Exercise requirements:
Output the lines of the records from the one containing "scientific name: Ficus crassinervia" through the one containing "scientific name: Eupatorium maculatum" as a JSON list of strings, one string per line, skipping blank lines. Include both end lines and nothing outside that stretch.

Stored rows:

▼▼▼

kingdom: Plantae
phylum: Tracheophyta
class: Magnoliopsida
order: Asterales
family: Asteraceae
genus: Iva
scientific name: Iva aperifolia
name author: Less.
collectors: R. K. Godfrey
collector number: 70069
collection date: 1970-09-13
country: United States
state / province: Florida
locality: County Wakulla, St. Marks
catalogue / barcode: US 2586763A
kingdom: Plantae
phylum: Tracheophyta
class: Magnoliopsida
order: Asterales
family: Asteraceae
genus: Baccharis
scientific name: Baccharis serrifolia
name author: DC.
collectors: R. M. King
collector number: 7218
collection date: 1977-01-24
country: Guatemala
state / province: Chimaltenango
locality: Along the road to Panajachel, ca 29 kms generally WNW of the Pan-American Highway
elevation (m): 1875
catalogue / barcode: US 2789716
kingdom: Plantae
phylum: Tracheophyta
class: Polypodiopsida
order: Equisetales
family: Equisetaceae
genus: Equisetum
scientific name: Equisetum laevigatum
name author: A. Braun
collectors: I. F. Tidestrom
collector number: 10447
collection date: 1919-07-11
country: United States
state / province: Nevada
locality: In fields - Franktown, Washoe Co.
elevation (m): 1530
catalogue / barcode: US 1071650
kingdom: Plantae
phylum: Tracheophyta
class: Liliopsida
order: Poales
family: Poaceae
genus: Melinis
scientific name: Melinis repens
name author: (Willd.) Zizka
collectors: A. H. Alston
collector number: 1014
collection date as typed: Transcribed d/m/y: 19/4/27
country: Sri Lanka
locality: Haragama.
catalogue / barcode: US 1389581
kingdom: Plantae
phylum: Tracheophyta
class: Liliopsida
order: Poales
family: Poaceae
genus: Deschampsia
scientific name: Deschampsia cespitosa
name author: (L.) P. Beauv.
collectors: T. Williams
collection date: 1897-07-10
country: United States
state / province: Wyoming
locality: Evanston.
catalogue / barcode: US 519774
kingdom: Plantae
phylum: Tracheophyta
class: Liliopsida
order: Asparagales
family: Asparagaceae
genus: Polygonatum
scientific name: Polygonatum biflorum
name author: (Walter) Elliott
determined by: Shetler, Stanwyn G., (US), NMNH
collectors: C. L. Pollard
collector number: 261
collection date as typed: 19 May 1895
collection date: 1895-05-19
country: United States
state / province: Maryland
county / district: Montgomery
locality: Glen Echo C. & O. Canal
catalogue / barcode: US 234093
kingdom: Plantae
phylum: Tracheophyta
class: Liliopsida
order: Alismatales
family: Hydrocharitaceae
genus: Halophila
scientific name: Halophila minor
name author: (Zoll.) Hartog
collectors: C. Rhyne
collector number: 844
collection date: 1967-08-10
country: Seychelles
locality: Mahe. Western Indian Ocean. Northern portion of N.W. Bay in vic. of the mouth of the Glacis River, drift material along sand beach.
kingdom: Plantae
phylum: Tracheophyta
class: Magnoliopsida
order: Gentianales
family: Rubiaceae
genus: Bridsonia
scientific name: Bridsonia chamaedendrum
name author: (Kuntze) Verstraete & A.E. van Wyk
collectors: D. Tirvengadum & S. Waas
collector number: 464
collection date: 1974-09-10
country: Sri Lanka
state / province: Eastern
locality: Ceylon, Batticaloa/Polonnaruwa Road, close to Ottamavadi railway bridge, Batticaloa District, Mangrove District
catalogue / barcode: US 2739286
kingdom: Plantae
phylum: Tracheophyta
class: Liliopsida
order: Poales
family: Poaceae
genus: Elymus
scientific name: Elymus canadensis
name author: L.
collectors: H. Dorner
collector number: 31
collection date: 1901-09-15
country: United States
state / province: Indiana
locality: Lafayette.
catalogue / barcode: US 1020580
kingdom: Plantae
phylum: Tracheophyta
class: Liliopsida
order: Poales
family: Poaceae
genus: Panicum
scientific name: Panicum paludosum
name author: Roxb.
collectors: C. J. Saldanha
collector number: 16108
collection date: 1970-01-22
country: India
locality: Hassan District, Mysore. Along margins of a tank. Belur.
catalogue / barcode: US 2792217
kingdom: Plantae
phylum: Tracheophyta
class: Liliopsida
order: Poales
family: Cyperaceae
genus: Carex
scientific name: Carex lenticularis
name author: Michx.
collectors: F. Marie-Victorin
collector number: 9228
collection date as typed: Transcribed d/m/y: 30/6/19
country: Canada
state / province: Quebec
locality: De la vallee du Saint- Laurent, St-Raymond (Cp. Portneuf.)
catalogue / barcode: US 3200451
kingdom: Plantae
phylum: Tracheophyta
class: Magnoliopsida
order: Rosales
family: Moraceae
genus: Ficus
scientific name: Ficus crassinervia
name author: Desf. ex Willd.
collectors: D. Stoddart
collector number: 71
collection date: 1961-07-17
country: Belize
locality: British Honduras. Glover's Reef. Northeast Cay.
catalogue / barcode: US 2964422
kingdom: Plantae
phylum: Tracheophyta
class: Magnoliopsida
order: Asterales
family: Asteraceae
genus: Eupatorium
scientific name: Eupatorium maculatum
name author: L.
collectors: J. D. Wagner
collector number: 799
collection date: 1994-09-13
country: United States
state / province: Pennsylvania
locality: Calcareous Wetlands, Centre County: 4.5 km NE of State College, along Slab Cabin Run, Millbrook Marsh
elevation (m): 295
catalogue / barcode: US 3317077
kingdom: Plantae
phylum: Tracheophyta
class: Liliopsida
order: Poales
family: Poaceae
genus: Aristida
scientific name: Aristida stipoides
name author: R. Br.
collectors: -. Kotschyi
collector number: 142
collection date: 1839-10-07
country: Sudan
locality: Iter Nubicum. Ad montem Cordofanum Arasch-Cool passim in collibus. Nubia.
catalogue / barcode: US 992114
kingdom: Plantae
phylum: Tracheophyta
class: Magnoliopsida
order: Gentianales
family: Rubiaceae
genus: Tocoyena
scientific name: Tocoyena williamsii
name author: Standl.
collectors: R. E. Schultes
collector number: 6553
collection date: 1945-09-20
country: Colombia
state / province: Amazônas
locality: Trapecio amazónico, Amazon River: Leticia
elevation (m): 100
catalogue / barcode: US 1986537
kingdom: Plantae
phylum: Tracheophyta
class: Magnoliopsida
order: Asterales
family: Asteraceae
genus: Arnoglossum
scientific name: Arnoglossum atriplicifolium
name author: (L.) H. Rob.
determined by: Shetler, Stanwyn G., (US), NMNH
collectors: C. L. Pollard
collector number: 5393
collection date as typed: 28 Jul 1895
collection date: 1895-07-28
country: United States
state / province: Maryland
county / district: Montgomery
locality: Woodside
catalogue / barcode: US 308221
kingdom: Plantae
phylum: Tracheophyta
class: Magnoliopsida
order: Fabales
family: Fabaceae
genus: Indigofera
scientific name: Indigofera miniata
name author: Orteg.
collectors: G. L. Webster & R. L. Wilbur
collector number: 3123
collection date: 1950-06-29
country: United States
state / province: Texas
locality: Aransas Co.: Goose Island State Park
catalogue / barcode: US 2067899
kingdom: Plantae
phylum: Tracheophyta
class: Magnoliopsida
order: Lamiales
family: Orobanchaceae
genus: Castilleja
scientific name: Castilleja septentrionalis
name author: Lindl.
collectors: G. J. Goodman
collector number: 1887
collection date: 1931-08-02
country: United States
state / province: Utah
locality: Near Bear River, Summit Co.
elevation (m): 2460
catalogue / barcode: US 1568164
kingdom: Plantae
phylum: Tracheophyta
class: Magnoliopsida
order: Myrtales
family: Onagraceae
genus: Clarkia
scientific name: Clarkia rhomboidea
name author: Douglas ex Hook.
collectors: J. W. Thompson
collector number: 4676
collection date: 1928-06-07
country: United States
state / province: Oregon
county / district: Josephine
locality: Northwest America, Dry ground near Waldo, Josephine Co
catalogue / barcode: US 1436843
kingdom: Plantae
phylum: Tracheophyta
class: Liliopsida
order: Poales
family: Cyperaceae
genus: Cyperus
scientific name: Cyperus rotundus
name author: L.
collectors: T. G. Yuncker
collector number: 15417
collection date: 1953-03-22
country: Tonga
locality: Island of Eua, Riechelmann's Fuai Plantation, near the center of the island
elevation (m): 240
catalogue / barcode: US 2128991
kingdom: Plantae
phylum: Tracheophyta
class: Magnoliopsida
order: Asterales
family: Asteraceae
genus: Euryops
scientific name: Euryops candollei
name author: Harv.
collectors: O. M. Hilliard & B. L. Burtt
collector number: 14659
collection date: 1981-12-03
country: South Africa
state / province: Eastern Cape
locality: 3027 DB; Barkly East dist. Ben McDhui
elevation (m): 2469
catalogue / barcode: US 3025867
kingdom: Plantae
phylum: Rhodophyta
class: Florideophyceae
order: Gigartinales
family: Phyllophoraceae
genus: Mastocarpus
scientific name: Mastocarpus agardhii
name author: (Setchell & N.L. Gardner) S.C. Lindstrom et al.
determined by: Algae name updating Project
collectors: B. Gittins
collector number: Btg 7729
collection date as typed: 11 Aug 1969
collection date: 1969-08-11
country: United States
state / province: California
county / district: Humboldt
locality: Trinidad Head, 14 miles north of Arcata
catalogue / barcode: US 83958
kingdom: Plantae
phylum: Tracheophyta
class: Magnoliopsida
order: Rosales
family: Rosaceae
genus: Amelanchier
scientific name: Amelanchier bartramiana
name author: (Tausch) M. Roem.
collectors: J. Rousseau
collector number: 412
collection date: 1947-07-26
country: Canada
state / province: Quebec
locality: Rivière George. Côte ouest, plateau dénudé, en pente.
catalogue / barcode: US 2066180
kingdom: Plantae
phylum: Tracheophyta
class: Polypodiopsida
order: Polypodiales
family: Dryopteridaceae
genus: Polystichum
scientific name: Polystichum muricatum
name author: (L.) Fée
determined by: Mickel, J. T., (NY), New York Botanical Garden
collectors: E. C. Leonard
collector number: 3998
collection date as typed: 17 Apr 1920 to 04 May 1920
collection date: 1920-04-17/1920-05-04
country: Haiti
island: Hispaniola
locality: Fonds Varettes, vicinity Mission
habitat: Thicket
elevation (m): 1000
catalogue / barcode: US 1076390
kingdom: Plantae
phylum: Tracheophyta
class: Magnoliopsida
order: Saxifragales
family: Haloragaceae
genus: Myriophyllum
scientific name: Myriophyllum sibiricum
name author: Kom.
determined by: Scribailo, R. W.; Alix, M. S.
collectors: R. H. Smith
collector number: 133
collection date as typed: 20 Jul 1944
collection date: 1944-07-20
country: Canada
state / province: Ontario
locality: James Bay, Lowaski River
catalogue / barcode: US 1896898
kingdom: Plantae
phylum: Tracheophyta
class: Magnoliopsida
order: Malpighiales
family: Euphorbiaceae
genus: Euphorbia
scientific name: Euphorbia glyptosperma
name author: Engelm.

▲▲▲

Expected answer:
[
  "scientific name: Ficus crassinervia",
  "name author: Desf. ex Willd.",
  "collectors: D. Stoddart",
  "collector number: 71",
  "collection date: 1961-07-17",
  "country: Belize",
  "locality: British Honduras. Glover's Reef. Northeast Cay.",
  "catalogue / barcode: US 2964422",
  "kingdom: Plantae",
  "phylum: Tracheophyta",
  "class: Magnoliopsida",
  "order: Asterales",
  "family: Asteraceae",
  "genus: Eupatorium",
  "scientific name: Eupatorium maculatum"
]